→ WHAT IS REQUIRED
Please transcribe exactly the lines from the one containing "59 271 20922" through the end of the records below, both included, and nothing else.

[Items from a dataset]
┄┄┄┄┄┄┄┄┄┄┄┄┄┄┄┄┄┄┄┄

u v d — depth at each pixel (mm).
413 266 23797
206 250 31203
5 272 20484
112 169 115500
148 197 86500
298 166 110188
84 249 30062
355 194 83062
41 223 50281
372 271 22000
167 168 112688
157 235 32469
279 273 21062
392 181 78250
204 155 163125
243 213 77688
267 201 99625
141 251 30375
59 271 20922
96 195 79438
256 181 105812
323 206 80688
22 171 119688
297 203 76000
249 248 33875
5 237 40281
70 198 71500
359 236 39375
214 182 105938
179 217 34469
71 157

┄┄┄┄┄┄┄┄┄┄┄┄┄┄┄┄┄┄┄┄

→ TASK SOLUTION
59 271 20922
96 195 79438
256 181 105812
323 206 80688
22 171 119688
297 203 76000
249 248 33875
5 237 40281
70 198 71500
359 236 39375
214 182 105938
179 217 34469
71 157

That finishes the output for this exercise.